## Task to carry out
The listing below must be repeated word for word, without its pictures.

## Provided material
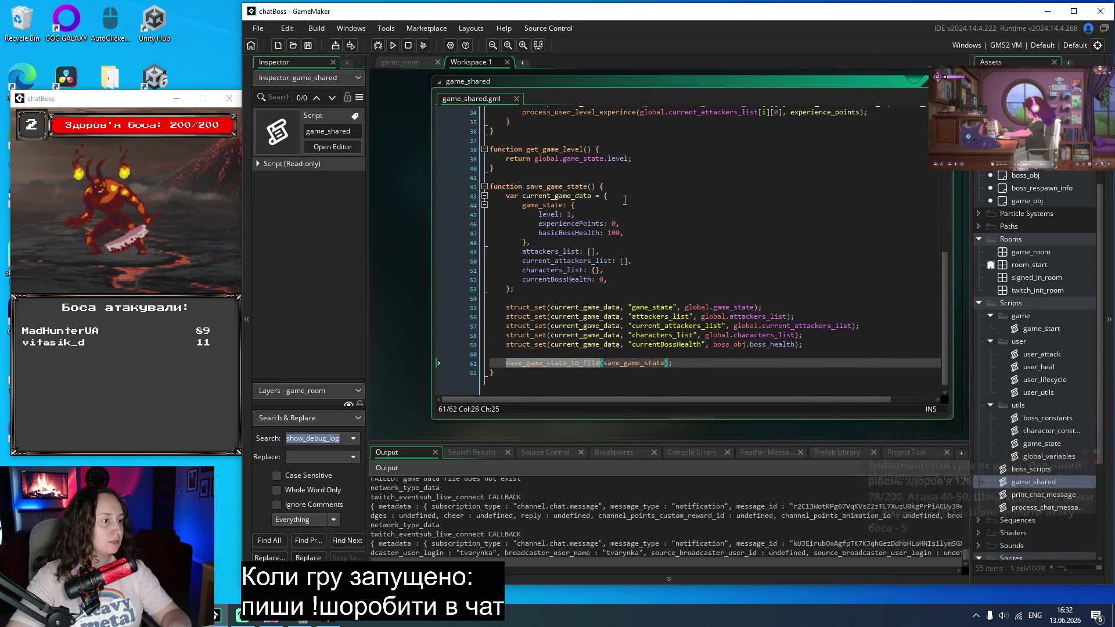
Step: Add a show_debug_message at the top of save_game_state announcing the game save
click(637, 187)
key(Return)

## Output of the task
Step: Add a show_debug_message at the top of save_game_state announcing the game save
click(637, 187)
key(Return)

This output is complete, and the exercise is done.